#### Text block:
-- start --

What does his father think?

Starlight456 · 13/01/2019 19:48

Are there any support groups through Camhs? Ours does one.

It is challenging.

I recommend taking time out and regrouping. Reading you are going through Camhs . This isn’t normal parenting? How is he doing in school?

Do you get any breaks?

BifsWif · 13/01/2019 19:49

Are you ok, OP?

We’re listening Flowers

Moominfan · 13/01/2019 19:50

Op your being honest and some people won't like it. I think your very brave. Kids are hard at the best of times. I hope things get better for you and your family

sirmione16 · 13/01/2019 19:52

@Marcipex my post was sympathetic and understanding. I don't see how it was anything else.

OP is obviously angry and caught up in the moment, and I think she needs to take a step back from it all before claiming she hates her child. I personally feel that's a step too far and probably something she regrets saying and would never say to him. It's not a nice thing to think, and once thoughts like that start creeping in it only get worse.

She's asked for advice/help here and that's my opinion and thoughts on the situation. Everyone parents differently, everyone has different opinions. And that's mine. No need to criticise me. I've not been mean/harsh/horrible/troll...

twoheaped · 13/01/2019 19:53

Sympathies, it's hard.
I have no advice, even though I have had tough times with my eldest dd.
We are mostly through the other side but therr was many a time I just had to walk away and leave my dh to take the flak.

-- end --

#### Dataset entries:
-- start --

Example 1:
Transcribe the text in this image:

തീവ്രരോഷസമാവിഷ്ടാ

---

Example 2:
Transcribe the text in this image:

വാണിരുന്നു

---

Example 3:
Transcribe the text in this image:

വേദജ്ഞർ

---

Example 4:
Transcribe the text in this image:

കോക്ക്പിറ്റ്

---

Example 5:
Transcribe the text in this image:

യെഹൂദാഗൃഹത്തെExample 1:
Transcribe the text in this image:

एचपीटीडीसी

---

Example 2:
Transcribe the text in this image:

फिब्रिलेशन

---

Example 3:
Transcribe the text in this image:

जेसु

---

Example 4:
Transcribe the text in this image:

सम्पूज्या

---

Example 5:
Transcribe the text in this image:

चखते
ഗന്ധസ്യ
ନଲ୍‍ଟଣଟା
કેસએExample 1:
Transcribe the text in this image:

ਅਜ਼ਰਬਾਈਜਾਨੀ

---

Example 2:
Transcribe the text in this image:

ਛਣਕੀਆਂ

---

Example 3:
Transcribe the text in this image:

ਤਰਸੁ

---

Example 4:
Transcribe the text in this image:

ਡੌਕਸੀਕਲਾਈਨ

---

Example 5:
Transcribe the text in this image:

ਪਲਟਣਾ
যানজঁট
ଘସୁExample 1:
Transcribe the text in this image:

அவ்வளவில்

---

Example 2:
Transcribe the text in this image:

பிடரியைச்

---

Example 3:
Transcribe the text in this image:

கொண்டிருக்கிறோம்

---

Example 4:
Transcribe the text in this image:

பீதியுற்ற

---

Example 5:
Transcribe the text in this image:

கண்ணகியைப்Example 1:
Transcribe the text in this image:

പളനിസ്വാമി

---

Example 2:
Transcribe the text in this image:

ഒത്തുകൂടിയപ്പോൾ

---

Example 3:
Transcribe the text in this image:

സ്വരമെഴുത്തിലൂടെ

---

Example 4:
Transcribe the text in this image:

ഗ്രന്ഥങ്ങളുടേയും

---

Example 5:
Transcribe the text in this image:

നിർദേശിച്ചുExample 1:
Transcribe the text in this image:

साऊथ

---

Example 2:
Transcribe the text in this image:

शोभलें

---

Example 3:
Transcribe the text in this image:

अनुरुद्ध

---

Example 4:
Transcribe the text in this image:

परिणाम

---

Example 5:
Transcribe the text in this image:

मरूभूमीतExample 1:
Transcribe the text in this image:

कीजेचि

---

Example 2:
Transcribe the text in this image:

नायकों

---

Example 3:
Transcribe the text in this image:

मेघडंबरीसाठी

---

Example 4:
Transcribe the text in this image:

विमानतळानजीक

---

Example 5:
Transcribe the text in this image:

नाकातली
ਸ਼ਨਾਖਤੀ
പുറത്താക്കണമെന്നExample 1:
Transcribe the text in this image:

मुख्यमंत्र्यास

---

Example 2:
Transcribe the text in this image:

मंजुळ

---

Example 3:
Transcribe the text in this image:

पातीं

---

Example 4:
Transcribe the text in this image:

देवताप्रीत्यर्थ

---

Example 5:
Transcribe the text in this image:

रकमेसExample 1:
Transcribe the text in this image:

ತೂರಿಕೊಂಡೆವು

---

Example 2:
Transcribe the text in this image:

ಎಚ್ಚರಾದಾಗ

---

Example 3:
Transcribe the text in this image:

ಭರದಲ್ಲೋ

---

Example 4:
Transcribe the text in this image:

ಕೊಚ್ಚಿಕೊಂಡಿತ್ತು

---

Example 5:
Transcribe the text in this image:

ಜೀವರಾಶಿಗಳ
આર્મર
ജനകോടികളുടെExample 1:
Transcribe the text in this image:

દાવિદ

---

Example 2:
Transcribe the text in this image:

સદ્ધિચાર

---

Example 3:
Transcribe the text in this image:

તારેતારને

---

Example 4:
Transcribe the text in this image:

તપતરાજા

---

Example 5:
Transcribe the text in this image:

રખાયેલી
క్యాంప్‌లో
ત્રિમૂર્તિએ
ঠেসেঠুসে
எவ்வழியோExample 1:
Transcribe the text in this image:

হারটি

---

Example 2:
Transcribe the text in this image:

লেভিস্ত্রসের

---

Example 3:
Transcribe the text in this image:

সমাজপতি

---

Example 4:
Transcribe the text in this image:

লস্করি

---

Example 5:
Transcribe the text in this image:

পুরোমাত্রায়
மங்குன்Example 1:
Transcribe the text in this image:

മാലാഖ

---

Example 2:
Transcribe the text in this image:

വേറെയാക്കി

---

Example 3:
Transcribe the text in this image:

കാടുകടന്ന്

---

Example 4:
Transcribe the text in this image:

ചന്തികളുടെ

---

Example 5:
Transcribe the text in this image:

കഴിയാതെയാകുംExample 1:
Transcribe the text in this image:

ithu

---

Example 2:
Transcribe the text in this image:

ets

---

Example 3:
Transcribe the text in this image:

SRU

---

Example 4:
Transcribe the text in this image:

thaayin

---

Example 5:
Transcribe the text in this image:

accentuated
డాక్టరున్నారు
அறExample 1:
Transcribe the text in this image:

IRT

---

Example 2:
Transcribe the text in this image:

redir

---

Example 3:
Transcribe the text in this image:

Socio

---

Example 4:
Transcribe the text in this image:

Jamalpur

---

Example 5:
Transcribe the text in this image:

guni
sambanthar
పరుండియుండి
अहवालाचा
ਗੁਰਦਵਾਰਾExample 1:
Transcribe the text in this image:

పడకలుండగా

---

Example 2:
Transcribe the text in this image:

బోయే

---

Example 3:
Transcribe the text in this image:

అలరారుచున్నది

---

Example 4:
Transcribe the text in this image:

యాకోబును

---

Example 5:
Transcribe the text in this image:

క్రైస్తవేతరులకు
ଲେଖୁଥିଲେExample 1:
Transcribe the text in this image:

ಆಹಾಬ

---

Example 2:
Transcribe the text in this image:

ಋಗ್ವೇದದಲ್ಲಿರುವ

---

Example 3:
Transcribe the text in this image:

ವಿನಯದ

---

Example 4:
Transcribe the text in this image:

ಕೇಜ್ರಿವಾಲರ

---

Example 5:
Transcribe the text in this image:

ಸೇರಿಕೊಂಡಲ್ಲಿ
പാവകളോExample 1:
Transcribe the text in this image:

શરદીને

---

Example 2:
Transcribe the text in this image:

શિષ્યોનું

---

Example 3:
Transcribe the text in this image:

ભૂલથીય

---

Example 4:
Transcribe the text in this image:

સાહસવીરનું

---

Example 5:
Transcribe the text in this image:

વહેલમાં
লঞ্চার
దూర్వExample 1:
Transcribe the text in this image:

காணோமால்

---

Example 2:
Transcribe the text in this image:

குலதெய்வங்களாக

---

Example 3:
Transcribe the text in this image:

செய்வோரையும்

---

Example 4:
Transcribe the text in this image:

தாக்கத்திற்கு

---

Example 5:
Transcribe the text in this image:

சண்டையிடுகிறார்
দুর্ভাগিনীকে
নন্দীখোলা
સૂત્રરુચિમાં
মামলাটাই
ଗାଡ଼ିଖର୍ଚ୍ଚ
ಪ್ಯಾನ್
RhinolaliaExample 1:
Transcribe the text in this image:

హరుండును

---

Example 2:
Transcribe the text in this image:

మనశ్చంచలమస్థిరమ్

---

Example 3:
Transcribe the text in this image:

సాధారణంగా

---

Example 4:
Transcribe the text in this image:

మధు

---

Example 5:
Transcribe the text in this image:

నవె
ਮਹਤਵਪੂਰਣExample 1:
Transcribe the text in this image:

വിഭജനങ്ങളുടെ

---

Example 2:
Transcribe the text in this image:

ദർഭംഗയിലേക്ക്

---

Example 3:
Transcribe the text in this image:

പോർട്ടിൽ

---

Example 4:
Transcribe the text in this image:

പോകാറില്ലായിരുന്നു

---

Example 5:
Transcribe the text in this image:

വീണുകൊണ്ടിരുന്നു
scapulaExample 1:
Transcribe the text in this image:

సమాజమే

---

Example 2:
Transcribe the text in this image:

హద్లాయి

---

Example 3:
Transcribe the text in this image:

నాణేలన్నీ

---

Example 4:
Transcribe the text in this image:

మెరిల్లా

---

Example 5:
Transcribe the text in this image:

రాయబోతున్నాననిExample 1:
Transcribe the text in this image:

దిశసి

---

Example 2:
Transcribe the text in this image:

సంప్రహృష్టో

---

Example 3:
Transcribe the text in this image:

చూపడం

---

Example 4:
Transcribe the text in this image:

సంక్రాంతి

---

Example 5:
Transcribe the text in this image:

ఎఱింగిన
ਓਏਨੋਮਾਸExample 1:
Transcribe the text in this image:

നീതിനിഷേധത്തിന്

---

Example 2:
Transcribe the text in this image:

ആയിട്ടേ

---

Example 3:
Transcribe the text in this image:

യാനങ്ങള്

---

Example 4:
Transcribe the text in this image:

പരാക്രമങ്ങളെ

-- end --

#### Work instructions:
Transcribe the forum thread above in full, keeping every word, spelling and line unchanged.

#### Reply:
What does his father think?

Starlight456 · 13/01/2019 19:48

Are there any support groups through Camhs? Ours does one.

It is challenging.

I recommend taking time out and regrouping. Reading you are going through Camhs . This isn’t normal parenting? How is he doing in school?

Do you get any breaks?

BifsWif · 13/01/2019 19:49

Are you ok, OP?

We’re listening Flowers

Moominfan · 13/01/2019 19:50

Op your being honest and some people won't like it. I think your very brave. Kids are hard at the best of times. I hope things get better for you and your family

sirmione16 · 13/01/2019 19:52

@Marcipex my post was sympathetic and understanding. I don't see how it was anything else.

OP is obviously angry and caught up in the moment, and I think she needs to take a step back from it all before claiming she hates her child. I personally feel that's a step too far and probably something she regrets saying and would never say to him. It's not a nice thing to think, and once thoughts like that start creeping in it only get worse.

She's asked for advice/help here and that's my opinion and thoughts on the situation. Everyone parents differently, everyone has different opinions. And that's mine. No need to criticise me. I've not been mean/harsh/horrible/troll...

twoheaped · 13/01/2019 19:53

Sympathies, it's hard.
I have no advice, even though I have had tough times with my eldest dd.
We are mostly through the other side but therr was many a time I just had to walk away and leave my dh to take the flak.